Fey’s new sitcom Unbreakable Kimmy Schmidt, starring The Office’s Ellie Kemper as a single woman who escapes a doomsday cult and starts a new life on her own in New York City, debuts Mar. 6 on the same streaming service that has made cult hits of Emmy-nominated dramedies such as House of Cards and Orange Is the New Black.

Fey was both circumspect and philosophical as she appeared recently before the winter meeting of the Television Critics Association.

Netflix, which allows viewers to watch entire seasons of new series as they’re released, isn’t so much a TV game-changer as it is a good fit for a comedy Fey always knew would be a tough sell on a more traditional broadcast network.

On a day when the world was rocked by the shooting rampage at the offices of the Paris-based satirical magazine, Charlie Hebdo, Fey was in a philosophical and quietly defiant frame of mind as a reporter from the U.S. public radio service, NPR, asked her about satirical comedy’s place in a wired, intimately connected global community. Fey was head writer of the satirical sketch-comedy program Saturday Night Live for seven years, starting in 1999, and was SNL’s first female head writer.

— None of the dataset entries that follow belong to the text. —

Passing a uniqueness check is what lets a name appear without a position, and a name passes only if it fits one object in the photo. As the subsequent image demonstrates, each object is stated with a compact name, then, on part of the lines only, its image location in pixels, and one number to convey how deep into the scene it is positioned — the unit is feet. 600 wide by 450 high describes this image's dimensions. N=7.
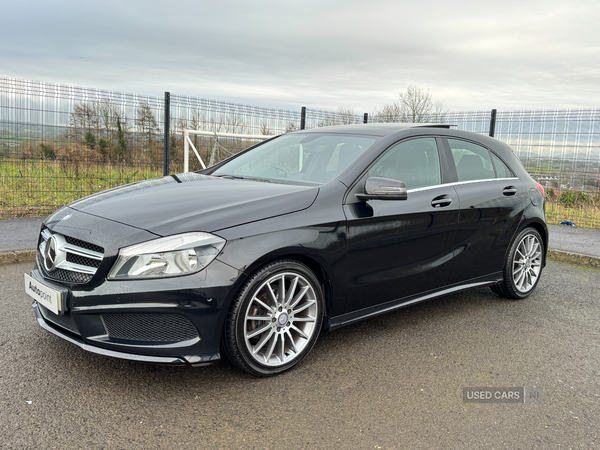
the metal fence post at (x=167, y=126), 32.68
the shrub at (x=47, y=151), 28.86
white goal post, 33.63
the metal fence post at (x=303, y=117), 39.68
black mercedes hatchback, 9.41
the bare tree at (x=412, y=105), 90.53
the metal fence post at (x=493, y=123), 37.99
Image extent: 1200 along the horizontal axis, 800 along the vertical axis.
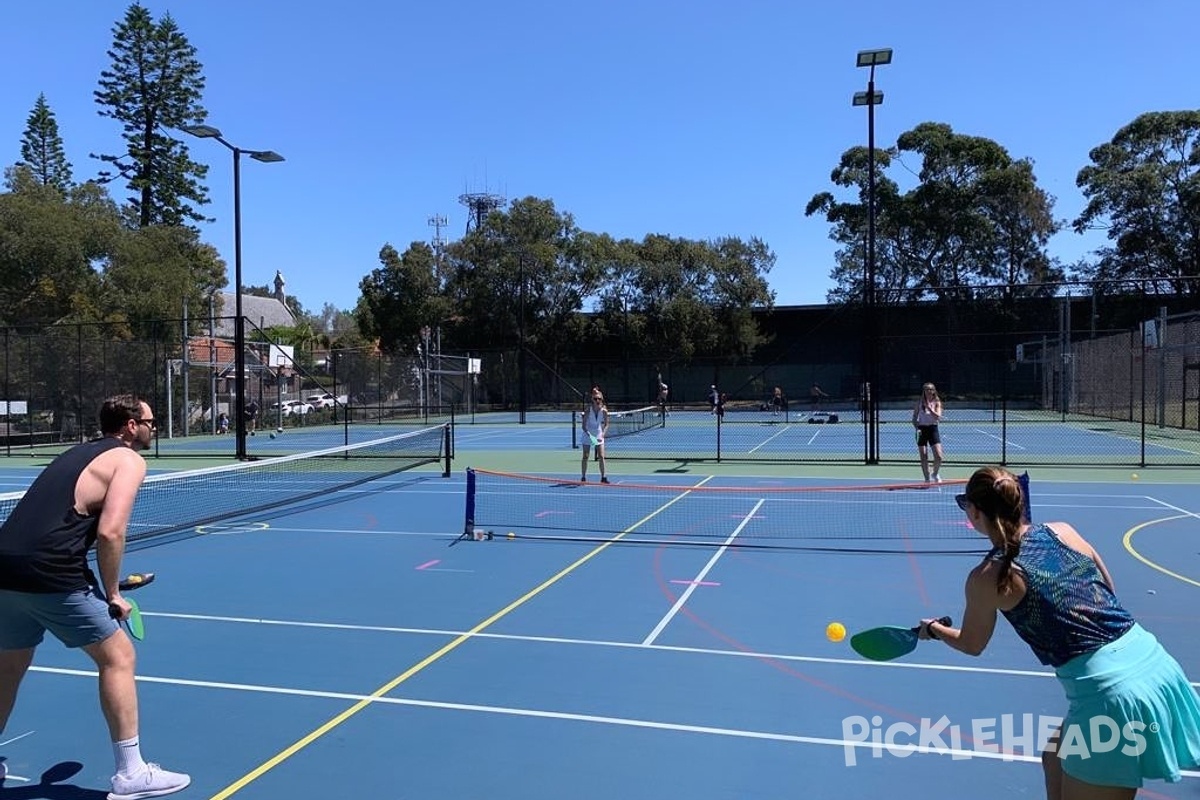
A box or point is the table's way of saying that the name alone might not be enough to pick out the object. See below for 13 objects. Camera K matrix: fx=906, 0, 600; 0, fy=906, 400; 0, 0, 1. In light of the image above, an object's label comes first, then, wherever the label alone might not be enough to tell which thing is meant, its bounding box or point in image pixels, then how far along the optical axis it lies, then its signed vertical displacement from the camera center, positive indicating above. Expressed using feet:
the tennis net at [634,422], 93.35 -4.68
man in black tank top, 12.10 -2.53
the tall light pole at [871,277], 57.93 +7.07
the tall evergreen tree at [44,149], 150.92 +39.69
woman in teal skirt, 8.23 -2.56
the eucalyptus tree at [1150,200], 160.45 +32.51
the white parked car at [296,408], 134.93 -3.57
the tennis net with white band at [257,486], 39.86 -5.95
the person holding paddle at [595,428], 51.98 -2.58
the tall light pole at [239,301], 65.46 +6.38
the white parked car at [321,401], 149.88 -2.96
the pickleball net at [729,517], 33.91 -5.90
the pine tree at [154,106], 146.00 +45.58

“Obviously, what happened in Paris is terrible and tragic and upsetting, and when you look at that, or if you look even at the controversy surrounding The Interview, it makes you remember how important free speech is and how it absolutely must be defended,” Fey said, struggling to not make it sound like an empty platitude. “We cannot back down on free speech in any way. It’s one issue on which, we all have to stand absolutely firm.”

Fey said she encountered occasional blowback during her years as the co-anchor and writer of Saturday Night Live’s Weekend Update segments, but in a much lesser way.

Mark Davis/Getty Images

Producer and co-writer Tina Fey speaks about The Unbreakable Kimmie Schmidt during the Netflix TCA Press Tour in Pasadena, Calif.

 

“That was a different era, though. In a social-media era like today, when you make a joke on American TV, it can go worldwide in an instant. It’s a different environment. But that doesn’t make it any less vital. We have to be able to do it, even if it’s just dumb jokes in The Interview. We have the right to make dumb jokes.”

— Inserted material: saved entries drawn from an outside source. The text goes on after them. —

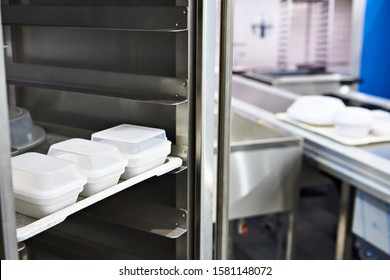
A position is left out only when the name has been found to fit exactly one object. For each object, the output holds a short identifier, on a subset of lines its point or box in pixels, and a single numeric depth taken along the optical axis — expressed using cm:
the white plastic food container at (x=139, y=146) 129
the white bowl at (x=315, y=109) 253
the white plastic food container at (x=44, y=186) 106
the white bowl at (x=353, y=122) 230
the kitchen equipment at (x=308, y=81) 410
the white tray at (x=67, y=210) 97
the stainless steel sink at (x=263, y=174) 223
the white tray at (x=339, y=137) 229
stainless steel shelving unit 128
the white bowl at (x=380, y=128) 234
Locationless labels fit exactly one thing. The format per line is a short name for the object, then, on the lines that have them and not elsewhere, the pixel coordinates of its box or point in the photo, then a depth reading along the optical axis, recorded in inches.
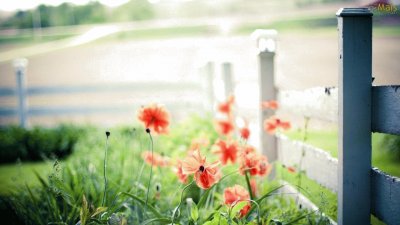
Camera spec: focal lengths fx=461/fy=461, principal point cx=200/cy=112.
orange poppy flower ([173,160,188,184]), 83.8
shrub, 226.2
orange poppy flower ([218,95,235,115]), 130.2
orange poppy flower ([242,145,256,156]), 79.2
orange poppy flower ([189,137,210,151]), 95.5
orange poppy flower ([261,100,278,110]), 103.4
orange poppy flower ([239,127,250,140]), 96.3
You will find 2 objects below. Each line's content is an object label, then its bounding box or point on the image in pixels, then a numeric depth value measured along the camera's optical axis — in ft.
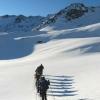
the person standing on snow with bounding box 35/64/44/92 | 76.78
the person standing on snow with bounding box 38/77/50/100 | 57.52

Streaming services such as Netflix allow viewers to watch as many episodes of a program as have been made, at a time of their choosing. That is why Netflix has proven popular with viewers living a hurried, densely packed lifestyle full of daily commitments.

Asked how she chooses to watch TV at home, Fey acknowledged that as a working mother, she finds that Netflix provides the ideal viewing solution — even for someone who grew up in live TV.

“I do binge-watch,” Fey said. “I do. I’m on, like, the third season of Breaking Bad, personally, on Netflix. It’s really good. You should watch it.

“I do binge-watch mostly now, because I have young children.”

Fey said TV is multi-faceted, though, with many different ways of watching, depending on one’s need and desire at the time.

“For something like Peter Pan Live!, I’ll have a party of 20 people over, because I’m excited that there’s a live TV show going on. I think the future will be a mix. There’s still an immediacy to live TV. People still get that communal feeling when they watch something live. Even with Netflix. When something like Orange Is the New Black goes up, people watch it all at once. They want to talk about it. They want to email about it. You still get that communal feeling of, we want to see this and talk about it right now. It’s just not literally at that specific one hour of the night.”

Broadcast TV is not dead yet, Fey said.

“You have Modern Family. You have all the Chuck Lorre shows. I don’t know what the secret is, I really don’t. Thankfully, it’s not my job to figure out what works on broadcast TV. I guess it should have been.”

Fey would not rule out a return to traditional network TV at some point.

“I would be thrilled to do another show for broadcast in the future.”

For now, though, she’s embracing the Netflix way.

“It’s a little like that year Howard Stern went from regular radio to Sirius, and everyone was like, ‘Oh, now he can say whatever he wants.’

“So we’re going to have a lot of strippers.”